Potential function of CAs in inflamed synovium. CA I was overexpressed in the synovium of the patients with ankylosing spondylitis²⁷. The overexpression of CA IX and XII was revealed in the inflamed synovium. Although determination of CA isoenzymes on the RA FLS remains unclear, there are several similarities between inflamed synovium and cancer. CA: carbonic anhydrase; pH_e: extracellular pH.

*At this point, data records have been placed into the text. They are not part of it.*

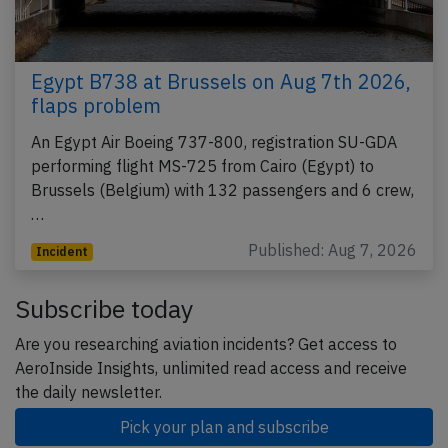
Egypt B738 at Brussels on Aug 7th 2026,
flaps problem
An Egypt Air Boeing 737-800, registration SU-GDA
performing flight MS-725 from Cairo (Egypt) to
Brussels (Belgium) with 132 passengers and 6 crew,
…
Published: Aug 7, 2026
Incident
Subscribe today
Are you researching aviation incidents? Get access to
AeroInside Insights, unlimited read access and receive
the daily newsletter.
Pick your plan and subscribe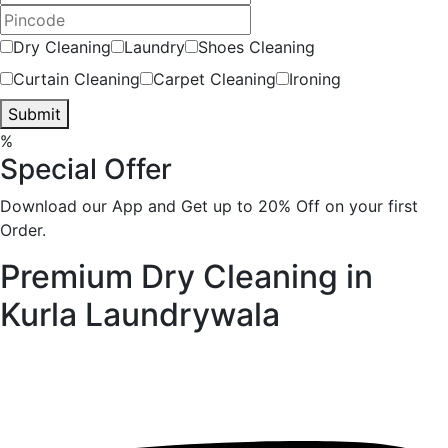
Dry Cleaning
Laundry
Shoes Cleaning
Curtain Cleaning
Carpet Cleaning
Ironing
Submit
%
Special Offer
Download our App and Get up to 20% Off on your first
Order.
Premium Dry Cleaning in
Kurla
Laundrywala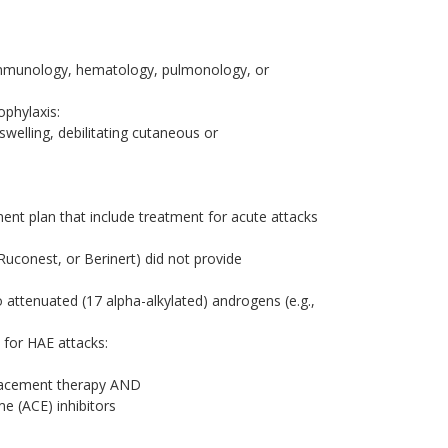
y, immunology, hematology, pulmonology, or
ophylaxis:
welling, debilitating cutaneous or
nt plan that include treatment for acute attacks
Ruconest, or Berinert) did not provide
to attenuated (17 alpha-alkylated) androgens (e.g.,
s for HAE attacks:
placement therapy AND
e (ACE) inhibitors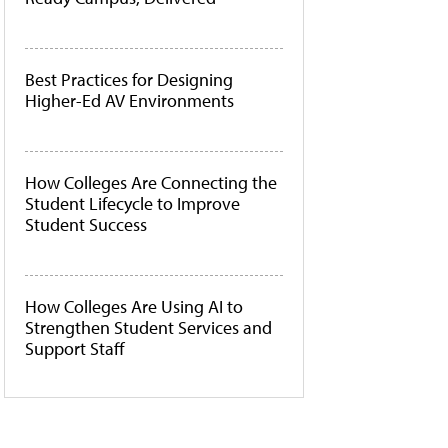
Best Practices for Designing
Higher-Ed AV Environments
How Colleges Are Connecting the
Student Lifecycle to Improve
Student Success
How Colleges Are Using AI to
Strengthen Student Services and
Support Staff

Currently, experimental evidence for the involvement of CAs and FLS membrane channels in RA is limited. The physiological and pathological roles of ion channels and transporters in dynamic FLS migration have not yet been studied in detail. Here, we have summarised the studies on membrane channels and regulatory enzymes of RA-FLS with an aim to understand their migrated state. However, many questions regarding RA-FLS still need to be clarified. What are the exact molecular mechanisms by which ion transporter affects the FLS migration apparatus? What are the exact components of synovial fluid that mediate the FLS dynamics? What are the components affecting the differential expression of CAs and membrane channels in FLS? What is the combined mechanism of CAs as regulatory enzymes? Several membrane channels and transporters show tissue-specific expression. Thus, unravelling the mechanisms by which ion channels and transporters are positioned in and modulate the migration of activated FLS will be a rewarding pursuit for the coming years. The motivation of channel physiologists is also needed to develop potential therapeutics to counter the critical pathophysiological involvement of FLS migration in joints in RA.

Funding Statement

This work was supported by the National Research Foundation of Korea (NRF) grant funded by the Korean Government (MSIT; [NRF-2019R1F1A1046785]) and by the grant from the Gachon University Gil Medical Center Project [FRD 2018–07].

Authors’ contributions

JHH and MJJ conceptualized and designed the study. MJJ prepared and revised the manuscript critically for intellectual content. JHH approved the final version of the manuscript.

Disclosure statement

The authors declare that they have no conflicts of interest with the contents of this article.